§ **Exercise details**
How do the lines below between the ones holding "Image 2 (168" and "Image 3 (336", inclusive, read? Give them again exactly, with no other lines.
─── Data provided
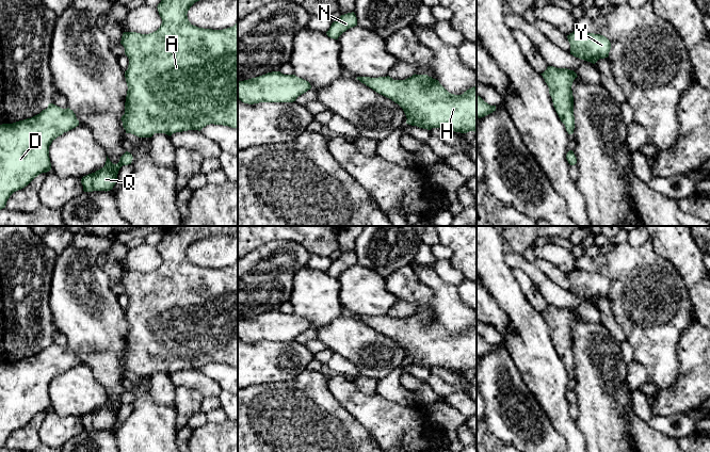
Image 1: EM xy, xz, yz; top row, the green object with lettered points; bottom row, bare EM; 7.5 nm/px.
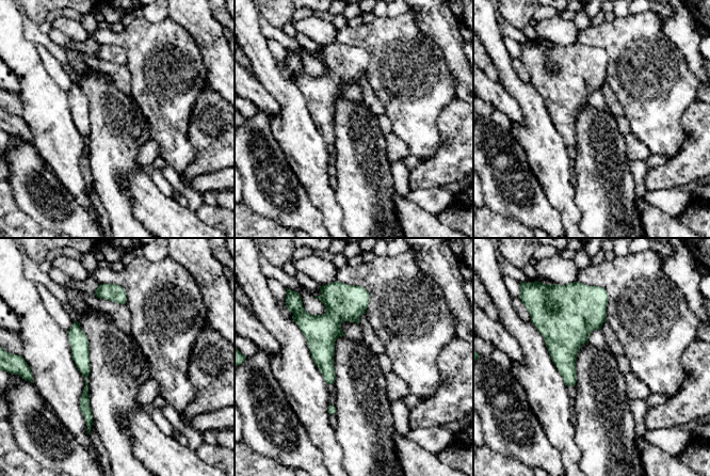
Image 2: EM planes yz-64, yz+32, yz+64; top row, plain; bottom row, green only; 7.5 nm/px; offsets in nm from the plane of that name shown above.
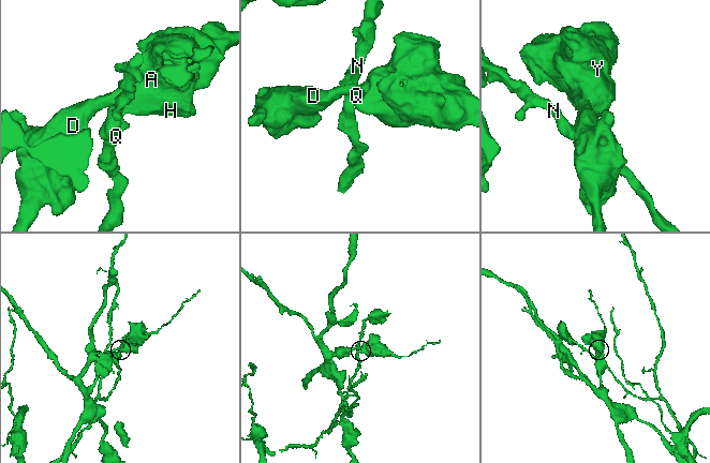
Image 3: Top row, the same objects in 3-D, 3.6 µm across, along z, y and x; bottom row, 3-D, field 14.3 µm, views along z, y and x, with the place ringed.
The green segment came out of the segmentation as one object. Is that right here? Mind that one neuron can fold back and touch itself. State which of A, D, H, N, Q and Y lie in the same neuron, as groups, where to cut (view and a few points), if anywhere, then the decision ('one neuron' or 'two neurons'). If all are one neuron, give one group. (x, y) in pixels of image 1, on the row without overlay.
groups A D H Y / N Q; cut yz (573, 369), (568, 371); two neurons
──────
─── Data provided
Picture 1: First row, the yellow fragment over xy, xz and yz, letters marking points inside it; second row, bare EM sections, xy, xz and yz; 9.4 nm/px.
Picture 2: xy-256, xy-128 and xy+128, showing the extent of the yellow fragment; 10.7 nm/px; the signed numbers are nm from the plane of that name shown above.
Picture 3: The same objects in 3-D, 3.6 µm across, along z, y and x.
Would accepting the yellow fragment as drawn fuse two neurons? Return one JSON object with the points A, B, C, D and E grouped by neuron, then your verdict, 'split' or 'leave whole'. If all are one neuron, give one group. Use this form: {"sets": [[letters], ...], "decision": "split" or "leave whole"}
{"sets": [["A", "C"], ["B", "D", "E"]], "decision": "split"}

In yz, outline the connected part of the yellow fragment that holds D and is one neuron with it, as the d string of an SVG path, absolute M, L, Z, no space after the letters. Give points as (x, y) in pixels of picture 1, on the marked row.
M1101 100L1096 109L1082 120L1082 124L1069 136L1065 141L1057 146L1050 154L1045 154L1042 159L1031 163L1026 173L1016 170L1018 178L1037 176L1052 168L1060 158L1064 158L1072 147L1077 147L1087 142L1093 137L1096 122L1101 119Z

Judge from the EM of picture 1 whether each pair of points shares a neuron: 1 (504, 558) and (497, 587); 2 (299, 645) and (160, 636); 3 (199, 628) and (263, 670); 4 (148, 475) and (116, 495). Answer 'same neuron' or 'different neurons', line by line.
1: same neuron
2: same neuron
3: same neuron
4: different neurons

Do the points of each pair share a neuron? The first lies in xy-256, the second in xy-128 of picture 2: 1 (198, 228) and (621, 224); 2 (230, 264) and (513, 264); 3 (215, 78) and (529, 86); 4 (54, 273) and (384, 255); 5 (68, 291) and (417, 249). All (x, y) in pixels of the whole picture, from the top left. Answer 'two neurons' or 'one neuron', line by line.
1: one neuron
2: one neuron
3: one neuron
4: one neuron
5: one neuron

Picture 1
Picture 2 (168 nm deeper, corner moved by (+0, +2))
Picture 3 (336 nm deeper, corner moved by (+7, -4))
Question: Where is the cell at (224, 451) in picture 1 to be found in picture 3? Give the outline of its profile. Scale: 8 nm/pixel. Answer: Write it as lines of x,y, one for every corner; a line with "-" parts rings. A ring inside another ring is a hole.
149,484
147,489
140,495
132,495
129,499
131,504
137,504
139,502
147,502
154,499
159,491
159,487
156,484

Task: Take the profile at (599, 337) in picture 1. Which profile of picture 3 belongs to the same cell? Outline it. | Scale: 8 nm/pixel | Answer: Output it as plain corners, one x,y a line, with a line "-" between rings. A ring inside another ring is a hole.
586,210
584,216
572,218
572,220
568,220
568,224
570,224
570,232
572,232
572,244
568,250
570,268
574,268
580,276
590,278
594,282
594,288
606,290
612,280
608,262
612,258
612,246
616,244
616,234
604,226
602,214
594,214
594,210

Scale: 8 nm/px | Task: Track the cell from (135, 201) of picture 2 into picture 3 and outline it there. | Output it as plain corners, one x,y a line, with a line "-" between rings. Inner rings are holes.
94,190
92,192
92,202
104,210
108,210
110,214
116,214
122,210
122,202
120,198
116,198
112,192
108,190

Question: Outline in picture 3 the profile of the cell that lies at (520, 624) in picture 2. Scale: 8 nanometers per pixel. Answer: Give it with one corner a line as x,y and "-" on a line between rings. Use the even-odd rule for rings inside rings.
──────
─── Data provided
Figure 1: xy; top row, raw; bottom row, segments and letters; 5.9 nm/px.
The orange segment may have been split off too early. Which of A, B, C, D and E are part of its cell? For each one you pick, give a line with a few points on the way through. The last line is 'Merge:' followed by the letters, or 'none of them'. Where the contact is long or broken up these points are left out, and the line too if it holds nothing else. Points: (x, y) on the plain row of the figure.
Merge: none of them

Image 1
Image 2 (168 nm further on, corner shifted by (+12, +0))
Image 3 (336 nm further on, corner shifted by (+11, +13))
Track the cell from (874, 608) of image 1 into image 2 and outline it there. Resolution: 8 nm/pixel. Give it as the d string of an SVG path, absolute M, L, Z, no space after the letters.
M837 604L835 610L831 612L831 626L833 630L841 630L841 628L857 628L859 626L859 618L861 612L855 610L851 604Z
──────
§ **Task solution**
Image 2 (168 nm further on, corner shifted by (+12, +0))
Image 3 (336 nm further on, corner shifted by (+11, +13))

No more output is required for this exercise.